Noting the total population of specific “peak consumption” age groups along the life cycle, Dent used population estimates from the OECD to calculate a peak consumption age of 47 for South Koreans. Dent’s warning is that South Korean consumption will reach a peak between 2010 and 2018, and the country can expect to face its own demographic cliff after 2018, when the population of the age group accounting for the most spending begins to decline.

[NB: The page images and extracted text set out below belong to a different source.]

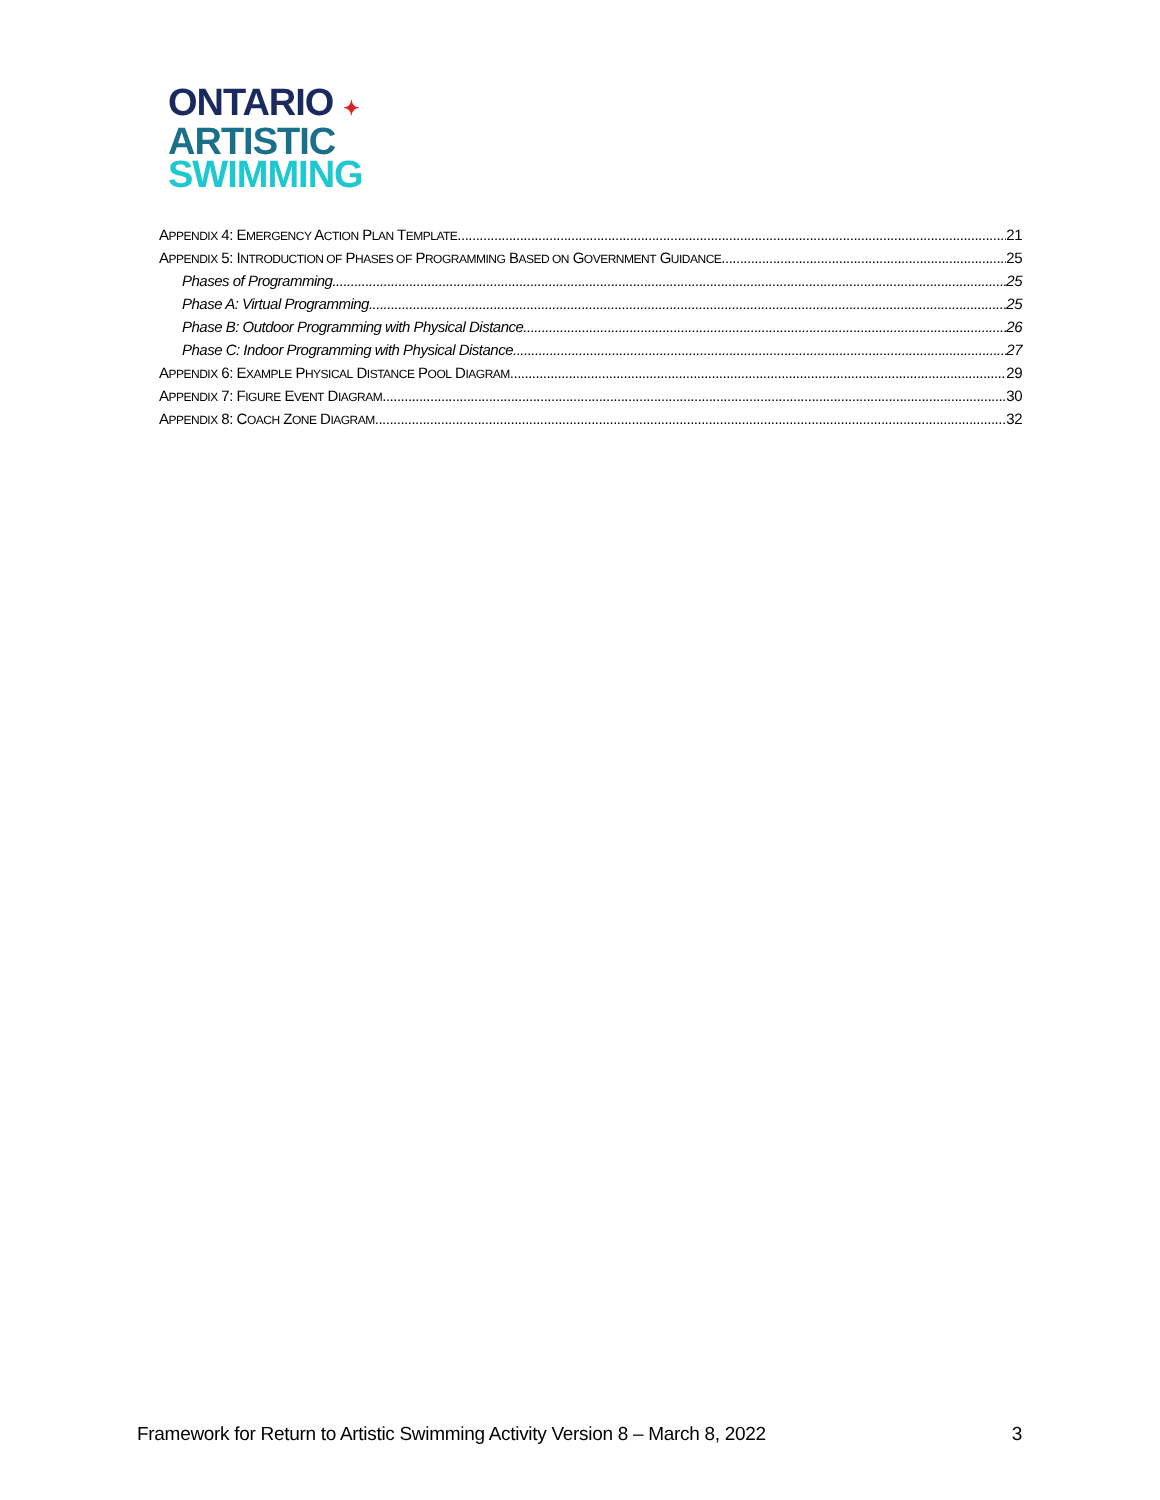ONTARIO ✦
ARTISTIC
SWIMMING
APPENDIX 4: EMERGENCY ACTION PLAN TEMPLATE 21
APPENDIX 5: INTRODUCTION OF PHASES OF PROGRAMMING BASED ON GOVERNMENT GUIDANCE 25
Phases of Programming 25
Phase A: Virtual Programming 25
Phase B: Outdoor Programming with Physical Distance 26
Phase C: Indoor Programming with Physical Distance 27
APPENDIX 6: EXAMPLE PHYSICAL DISTANCE POOL DIAGRAM 29
APPENDIX 7: FIGURE EVENT DIAGRAM 30
APPENDIX 8: COACH ZONE DIAGRAM 32
Framework for Return to Artistic Swimming Activity Version 8 – March 8, 2022 3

A demographic cliff leads to a consumption cliff - as the US and Japan have already learned from experience. The US consumption peak came in the years 2003 to 2007, just before the global financial crisis struck. For Japan, the period came between 1989 and 1996. Plummeting consumption in the wake of the demographic cliff was an important factor in both Japan’s long-term downturn since 1989 and the global crisis that erupted in the US in 2008.

What is the situation for South Korea’s population aged 45 to 49, which is said to provide the gauge for future prices in housing and commodities? According to a 2010 population forecast by Statistics Korea, the age group, which consisted of 977,700 people in 1960, can be expected to continue its rise until 2018, at which point it will begin to fall sharply - the demographic cliff. The population is expected to hit 4.22 million this year, up from 2.92 million in 2000. By 2018, it is predicted to peak at 4.36 million before beginning its decline: to 4.31 million in 2019 and 4.22 million in 2020, and below the four-million mark to 3.96 million by 2022.

The consumption cliff that could perhaps arrive with the demographic cliff around 2018. The KB Financial Group Research Institute conducted an analysis on census, housing, and land price data from the US and Japan, concluding that their so-called “twin peaks generations” - the people in their forties and fifties with the most financial and real estate assets in the population - hit their peak in the mid-’90s for the former and 1993 in the latter, when the continued rise in housing prices gave way to a decline. The institute also predicted declining real estate prices for South Korea after its twin peaks generations reach a high of 33%.

“Past data suggest that income is a variable with a large impact on housing prices, but age group demographics have a continuous influence structurally,” said Korea Development Institute research fellow Song In-ho.

“It’s very likely that the steep rate of decline in the population aged 45 to 49 with the highest house purchasing ability will be a shock to the real estate market,” Song predicted.